Copy out only the rows starting with the line with "J3, J2, dz, dx" and going on through the line with "Which slice is the largest?", replacing "data points" with "values" and leaving everything else unchanged.

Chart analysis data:

□ □ □

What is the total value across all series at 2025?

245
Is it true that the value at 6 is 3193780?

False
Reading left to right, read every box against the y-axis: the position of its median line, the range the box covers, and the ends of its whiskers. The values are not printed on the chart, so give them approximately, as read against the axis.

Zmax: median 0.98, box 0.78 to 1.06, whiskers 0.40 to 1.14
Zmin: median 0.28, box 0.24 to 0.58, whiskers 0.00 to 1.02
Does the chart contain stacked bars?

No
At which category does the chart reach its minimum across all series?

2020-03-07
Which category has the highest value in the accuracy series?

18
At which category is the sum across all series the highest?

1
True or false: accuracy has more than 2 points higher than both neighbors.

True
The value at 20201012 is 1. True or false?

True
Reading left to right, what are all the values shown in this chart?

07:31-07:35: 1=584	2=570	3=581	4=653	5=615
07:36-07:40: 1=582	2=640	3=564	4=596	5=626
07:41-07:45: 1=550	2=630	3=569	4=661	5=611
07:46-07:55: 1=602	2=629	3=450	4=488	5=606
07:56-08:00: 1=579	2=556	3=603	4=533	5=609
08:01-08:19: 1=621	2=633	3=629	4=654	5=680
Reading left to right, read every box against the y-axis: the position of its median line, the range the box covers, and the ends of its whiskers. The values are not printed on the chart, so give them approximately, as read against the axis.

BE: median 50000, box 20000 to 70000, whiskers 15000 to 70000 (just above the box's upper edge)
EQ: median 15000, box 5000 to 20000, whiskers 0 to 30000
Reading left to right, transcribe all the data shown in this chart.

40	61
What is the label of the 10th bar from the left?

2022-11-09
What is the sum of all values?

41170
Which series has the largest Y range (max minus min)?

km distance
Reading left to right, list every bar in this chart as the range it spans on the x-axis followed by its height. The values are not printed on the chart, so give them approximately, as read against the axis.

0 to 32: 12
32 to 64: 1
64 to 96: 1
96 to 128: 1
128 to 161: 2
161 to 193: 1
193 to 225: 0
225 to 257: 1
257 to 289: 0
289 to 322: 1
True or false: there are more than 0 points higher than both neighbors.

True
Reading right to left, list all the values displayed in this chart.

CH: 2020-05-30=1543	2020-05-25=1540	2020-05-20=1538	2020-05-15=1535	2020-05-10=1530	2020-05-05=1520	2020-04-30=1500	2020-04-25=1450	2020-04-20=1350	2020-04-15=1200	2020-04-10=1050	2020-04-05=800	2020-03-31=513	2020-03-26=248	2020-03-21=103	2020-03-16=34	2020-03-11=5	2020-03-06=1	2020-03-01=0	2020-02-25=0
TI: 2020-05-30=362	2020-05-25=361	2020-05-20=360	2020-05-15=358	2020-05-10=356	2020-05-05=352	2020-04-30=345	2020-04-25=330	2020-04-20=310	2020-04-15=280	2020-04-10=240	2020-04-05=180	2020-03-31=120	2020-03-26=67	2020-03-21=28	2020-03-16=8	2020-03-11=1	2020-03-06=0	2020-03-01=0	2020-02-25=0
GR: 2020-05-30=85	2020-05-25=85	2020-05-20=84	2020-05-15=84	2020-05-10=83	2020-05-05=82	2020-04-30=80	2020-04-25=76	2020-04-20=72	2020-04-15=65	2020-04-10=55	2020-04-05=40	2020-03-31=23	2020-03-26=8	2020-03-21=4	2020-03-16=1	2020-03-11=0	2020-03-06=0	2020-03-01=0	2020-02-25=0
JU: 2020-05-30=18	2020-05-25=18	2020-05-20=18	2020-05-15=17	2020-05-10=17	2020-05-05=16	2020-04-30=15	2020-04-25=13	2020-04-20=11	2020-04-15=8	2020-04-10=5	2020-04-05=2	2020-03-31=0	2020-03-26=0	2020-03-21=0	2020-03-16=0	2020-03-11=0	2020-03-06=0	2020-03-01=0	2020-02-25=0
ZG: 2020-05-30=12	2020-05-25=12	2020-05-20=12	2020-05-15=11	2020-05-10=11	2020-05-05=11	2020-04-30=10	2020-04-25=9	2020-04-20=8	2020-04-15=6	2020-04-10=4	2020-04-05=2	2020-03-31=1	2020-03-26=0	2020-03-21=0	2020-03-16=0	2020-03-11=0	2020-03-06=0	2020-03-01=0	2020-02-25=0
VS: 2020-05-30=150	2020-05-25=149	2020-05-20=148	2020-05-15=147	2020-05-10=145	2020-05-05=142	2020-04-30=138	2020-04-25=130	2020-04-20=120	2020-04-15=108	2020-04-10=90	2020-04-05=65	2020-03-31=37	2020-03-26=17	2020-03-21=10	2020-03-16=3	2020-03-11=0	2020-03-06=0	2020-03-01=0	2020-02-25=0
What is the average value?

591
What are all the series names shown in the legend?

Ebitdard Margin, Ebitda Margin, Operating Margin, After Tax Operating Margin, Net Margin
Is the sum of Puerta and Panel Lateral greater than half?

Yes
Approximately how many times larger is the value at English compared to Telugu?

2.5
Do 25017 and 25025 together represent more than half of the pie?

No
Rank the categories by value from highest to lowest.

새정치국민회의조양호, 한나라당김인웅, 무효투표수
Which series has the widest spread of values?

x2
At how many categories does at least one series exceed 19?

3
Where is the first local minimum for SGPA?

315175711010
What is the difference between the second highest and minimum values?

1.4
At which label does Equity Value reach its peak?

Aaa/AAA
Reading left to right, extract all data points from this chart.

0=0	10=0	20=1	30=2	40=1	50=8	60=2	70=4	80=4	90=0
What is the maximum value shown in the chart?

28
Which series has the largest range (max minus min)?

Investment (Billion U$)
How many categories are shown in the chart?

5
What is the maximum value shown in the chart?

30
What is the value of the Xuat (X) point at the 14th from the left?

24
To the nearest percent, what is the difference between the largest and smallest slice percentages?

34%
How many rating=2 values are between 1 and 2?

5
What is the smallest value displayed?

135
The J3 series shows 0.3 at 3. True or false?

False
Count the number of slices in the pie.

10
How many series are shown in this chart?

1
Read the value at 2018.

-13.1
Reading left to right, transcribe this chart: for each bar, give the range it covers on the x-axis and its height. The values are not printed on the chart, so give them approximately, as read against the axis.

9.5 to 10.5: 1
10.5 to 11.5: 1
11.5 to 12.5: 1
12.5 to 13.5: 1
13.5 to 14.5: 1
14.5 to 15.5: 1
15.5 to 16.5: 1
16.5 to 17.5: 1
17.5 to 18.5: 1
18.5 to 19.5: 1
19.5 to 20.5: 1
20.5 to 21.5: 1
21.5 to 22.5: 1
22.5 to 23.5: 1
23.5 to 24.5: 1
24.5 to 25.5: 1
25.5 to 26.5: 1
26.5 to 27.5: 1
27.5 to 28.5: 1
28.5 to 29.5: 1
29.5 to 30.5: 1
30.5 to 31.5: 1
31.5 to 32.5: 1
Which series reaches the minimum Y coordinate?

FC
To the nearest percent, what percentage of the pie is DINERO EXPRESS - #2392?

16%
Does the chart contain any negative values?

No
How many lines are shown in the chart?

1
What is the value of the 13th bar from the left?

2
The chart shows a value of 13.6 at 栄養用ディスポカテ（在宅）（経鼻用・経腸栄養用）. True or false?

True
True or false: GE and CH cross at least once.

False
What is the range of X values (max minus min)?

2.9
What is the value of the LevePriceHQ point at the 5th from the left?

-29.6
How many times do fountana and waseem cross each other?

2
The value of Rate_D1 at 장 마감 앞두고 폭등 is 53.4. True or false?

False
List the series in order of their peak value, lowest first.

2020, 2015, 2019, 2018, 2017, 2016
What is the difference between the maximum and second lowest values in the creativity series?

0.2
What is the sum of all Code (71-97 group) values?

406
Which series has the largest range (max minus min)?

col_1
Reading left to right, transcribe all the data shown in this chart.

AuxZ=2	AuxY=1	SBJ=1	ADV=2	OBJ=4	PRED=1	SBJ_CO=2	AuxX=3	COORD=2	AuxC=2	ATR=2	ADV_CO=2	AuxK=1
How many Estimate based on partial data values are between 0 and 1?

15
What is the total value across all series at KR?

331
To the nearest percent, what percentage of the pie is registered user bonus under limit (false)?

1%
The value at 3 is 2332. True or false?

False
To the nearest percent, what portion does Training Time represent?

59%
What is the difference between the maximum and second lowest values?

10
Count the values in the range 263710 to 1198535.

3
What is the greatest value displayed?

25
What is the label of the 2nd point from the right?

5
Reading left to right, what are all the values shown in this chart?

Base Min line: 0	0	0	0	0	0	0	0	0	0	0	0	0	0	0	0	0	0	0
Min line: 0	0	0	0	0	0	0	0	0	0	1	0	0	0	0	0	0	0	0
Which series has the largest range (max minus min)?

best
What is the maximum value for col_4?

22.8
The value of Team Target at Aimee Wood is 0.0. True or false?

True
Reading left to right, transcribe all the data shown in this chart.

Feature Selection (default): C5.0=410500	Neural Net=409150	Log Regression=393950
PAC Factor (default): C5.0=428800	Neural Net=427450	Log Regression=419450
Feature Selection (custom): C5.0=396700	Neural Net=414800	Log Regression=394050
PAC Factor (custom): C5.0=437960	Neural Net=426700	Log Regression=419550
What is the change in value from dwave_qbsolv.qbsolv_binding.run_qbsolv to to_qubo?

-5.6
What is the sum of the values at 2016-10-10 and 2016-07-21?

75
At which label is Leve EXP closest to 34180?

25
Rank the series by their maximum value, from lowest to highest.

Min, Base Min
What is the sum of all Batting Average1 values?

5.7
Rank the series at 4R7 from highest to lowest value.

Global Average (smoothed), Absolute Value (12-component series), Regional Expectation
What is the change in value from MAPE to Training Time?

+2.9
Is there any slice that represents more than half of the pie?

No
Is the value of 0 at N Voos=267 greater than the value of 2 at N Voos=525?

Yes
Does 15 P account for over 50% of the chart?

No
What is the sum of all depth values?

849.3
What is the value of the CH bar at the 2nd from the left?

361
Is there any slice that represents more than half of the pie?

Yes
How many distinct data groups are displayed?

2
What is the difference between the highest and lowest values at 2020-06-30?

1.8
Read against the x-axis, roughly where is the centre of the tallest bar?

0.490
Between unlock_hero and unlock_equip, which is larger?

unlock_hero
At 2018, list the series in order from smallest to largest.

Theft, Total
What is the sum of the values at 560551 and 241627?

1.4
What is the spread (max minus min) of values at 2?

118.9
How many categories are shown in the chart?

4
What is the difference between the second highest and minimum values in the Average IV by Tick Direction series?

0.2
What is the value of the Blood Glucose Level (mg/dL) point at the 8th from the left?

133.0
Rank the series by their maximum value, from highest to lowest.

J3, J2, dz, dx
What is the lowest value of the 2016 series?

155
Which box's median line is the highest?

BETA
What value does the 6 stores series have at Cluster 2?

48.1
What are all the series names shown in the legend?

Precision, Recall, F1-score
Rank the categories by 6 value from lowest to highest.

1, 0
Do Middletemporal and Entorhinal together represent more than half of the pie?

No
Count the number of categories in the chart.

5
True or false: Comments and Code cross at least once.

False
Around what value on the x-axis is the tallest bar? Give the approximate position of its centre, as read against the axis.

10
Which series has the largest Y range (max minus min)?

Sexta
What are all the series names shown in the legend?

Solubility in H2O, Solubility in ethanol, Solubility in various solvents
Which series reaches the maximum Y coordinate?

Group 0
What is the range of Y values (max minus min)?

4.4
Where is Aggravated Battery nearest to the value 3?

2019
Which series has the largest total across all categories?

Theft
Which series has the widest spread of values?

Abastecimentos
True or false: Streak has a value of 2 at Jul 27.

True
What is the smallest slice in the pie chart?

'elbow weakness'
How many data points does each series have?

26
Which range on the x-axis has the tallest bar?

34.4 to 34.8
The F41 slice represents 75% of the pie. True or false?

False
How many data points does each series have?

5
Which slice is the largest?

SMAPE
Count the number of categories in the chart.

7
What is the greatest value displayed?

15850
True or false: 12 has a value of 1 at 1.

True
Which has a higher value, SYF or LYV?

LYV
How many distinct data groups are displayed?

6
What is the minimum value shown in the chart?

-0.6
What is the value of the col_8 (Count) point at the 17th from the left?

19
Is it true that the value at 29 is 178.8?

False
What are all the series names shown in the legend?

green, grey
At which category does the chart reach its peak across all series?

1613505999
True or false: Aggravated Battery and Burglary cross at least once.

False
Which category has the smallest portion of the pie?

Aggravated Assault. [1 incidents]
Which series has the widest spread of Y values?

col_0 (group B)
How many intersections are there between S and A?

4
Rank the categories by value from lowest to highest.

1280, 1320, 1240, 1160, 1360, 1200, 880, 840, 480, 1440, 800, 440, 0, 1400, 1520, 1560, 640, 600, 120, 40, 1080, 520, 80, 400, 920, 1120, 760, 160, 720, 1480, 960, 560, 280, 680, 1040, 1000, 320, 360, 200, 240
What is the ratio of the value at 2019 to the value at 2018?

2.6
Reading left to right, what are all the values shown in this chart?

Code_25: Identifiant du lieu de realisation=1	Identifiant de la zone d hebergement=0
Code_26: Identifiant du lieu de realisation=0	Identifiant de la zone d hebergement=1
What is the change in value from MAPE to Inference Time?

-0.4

□ □ □

Output below:
J3, J2, dz, dx
What is the lowest value of the 2016 series?

155
Which box's median line is the highest?

BETA
What value does the 6 stores series have at Cluster 2?

48.1
What are all the series names shown in the legend?

Precision, Recall, F1-score
Rank the categories by 6 value from lowest to highest.

1, 0
Do Middletemporal and Entorhinal together represent more than half of the pie?

No
Count the number of categories in the chart.

5
True or false: Comments and Code cross at least once.

False
Around what value on the x-axis is the tallest bar? Give the approximate position of its centre, as read against the axis.

10
Which series has the largest Y range (max minus min)?

Sexta
What are all the series names shown in the legend?

Solubility in H2O, Solubility in ethanol, Solubility in various solvents
Which series reaches the maximum Y coordinate?

Group 0
What is the range of Y values (max minus min)?

4.4
Where is Aggravated Battery nearest to the value 3?

2019
Which series has the largest total across all categories?

Theft
Which series has the widest spread of values?

Abastecimentos
True or false: Streak has a value of 2 at Jul 27.

True
What is the smallest slice in the pie chart?

'elbow weakness'
How many values does each series have?

26
Which range on the x-axis has the tallest bar?

34.4 to 34.8
The F41 slice represents 75% of the pie. True or false?

False
How many values does each series have?

5
Which slice is the largest?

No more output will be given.